[Opening TEXT PASSAGE section]
We have, thank the good Lord, recently passed out of the board book/Little Golden Book stage with our older son, and reading with him has become, finally, something to be enjoyed rather than endured.

We have some good audio books lined up for this winter: Harry Potter, Lemony Snicket, How to Train Your Dragon. I might stick a few of my childhood favourites in there too: Little House on the Prairie, The Boxcar Children, My Side of the Mountain.

The older kid stays quiet, and the three-year-old is… working on it. (Random: My seven-year-old also inexplicably likes radio talk show Car Talk – he laughs when they laugh. So don’t be afraid to put on your favourite grown-up podcasts and hope for the best.)

Play

The second line of defence: Games. For the three-year-old, we stick with I Spy, but the older one can manage Botticelli, a two-way guessing game that is far less boring for grown-ups than our old standby of 20 Questions.

If the kids nap, grown-ups play a game we invented called “Worst Jobs”, in which you name a friend or acquaintance and describe the worst possible job for them; for example, for a very chatty but rather unfocused friend: Assembly-line worker.
[Closing TEXT PASSAGE section]
(EXERCISE 1):
Please say whether each statement agrees with the passage on audio books and games for kids, answering yes or no and quoting the words from the passage that decide it. (a) The older son has moved beyond the board book stage. (b) The three-year-old plays Botticelli. (c) The seven-year-old likes the radio show Car Talk.
(EXERCISE 2):
From the passage on audio books and games for kids, quote the section that begins at the words "The second line" and ends after the words "of 20 Questions.".
(EXERCISE 3):
Continue the passage on audio books and games for kids from where it stops.
[Opening DATA FOR REVIEW section]
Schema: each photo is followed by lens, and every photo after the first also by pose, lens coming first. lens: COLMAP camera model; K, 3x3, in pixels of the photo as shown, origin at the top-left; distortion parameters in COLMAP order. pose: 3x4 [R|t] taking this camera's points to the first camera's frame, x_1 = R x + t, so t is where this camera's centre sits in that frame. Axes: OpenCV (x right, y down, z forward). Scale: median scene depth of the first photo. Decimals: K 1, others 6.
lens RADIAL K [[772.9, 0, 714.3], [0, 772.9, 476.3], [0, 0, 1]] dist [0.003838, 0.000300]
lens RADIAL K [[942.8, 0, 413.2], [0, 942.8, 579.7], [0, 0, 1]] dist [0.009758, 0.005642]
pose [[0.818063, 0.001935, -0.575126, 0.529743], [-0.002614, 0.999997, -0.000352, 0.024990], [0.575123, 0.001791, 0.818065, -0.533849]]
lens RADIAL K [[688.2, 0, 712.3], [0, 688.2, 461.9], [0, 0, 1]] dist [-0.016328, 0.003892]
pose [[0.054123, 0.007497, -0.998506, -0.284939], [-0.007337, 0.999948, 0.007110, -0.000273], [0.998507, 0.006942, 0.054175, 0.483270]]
[Closing DATA FOR REVIEW section]
[Opening DATA FOR REVIEW section]
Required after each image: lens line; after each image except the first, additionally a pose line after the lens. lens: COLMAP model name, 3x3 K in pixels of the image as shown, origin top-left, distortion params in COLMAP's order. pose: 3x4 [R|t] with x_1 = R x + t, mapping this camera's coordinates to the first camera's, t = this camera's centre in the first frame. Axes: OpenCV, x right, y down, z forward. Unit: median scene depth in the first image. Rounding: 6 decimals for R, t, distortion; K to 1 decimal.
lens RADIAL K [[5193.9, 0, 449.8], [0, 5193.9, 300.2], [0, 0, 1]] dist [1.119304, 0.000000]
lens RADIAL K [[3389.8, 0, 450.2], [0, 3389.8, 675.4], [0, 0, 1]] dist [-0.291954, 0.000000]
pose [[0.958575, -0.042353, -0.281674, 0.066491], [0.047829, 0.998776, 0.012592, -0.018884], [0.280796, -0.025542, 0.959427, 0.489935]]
[Closing DATA FOR REVIEW section]
(TASK ANSWER 1):
(a) Yes: "recently passed out of the board book/Little Golden Book stage with our older son"
(b) No: "For the three-year-old, we stick with I Spy, but the older one can manage Botticelli"
(c) Yes: "My seven-year-old also inexplicably likes radio talk show Car Talk"

(TASK ANSWER 2):
The second line of defence: Games. For the three-year-old, we stick with I Spy, but the older one can manage Botticelli, a two-way guessing game that is far less boring for grown-ups than our old standby of 20 Questions.

(TASK ANSWER 3):
Sing

So kids’ music can be numbing. I have made it my mission to find music that I, a Gen-Xer, can enjoy along with a seven-year-old and a three-year-old. It’s hit or miss, but I’ve managed to compile a playlist that gets us through at least an hour or so of travel time. (Why they like these songs and not others, I don’t know – I think it has as much to do with some kind of narrative catchiness as anything. I myself remember loving “Poor Poor Pitiful Me” as a child because I thought the line about the Waring blender was hilarious.)

Obviously, your song mileage may vary! But in case this is helpful to you, here’s my long weekend mix tape for our traffic jam:

Poor, Poor, Pitiful Me” by Linda Ronstadt

Starfish and Coffee” by Prince

Down Under” by Men at Work

Money for Nothing” by Dire Straights

I’m Gonna Sleep With One Eye Open” by Dolly Parton

I Get Around” by the Beach Boys

Papa Don’t Preach” by Madonna

I am the Walrus” by the Beatles

Charlie on the MTA” by the Kingston Trio (train song)

Leaving on Jet Plane” by Peter, Paul and Mary (plane song)

Rock Me Amadeus” by Falco

Walk Like an Egyptian” by the Bangles

Moses Supposes” from the Singing in the Rain soundtrack; warning: They will keep singing this forever

Six Days on the Road” by the Flying Burrito Brothers (truck song)

Rock Island Line” by Dan Zanes (train song)

Nashville Blues” by the Louvin Brothers (kind of like a round, fun for kids to sing)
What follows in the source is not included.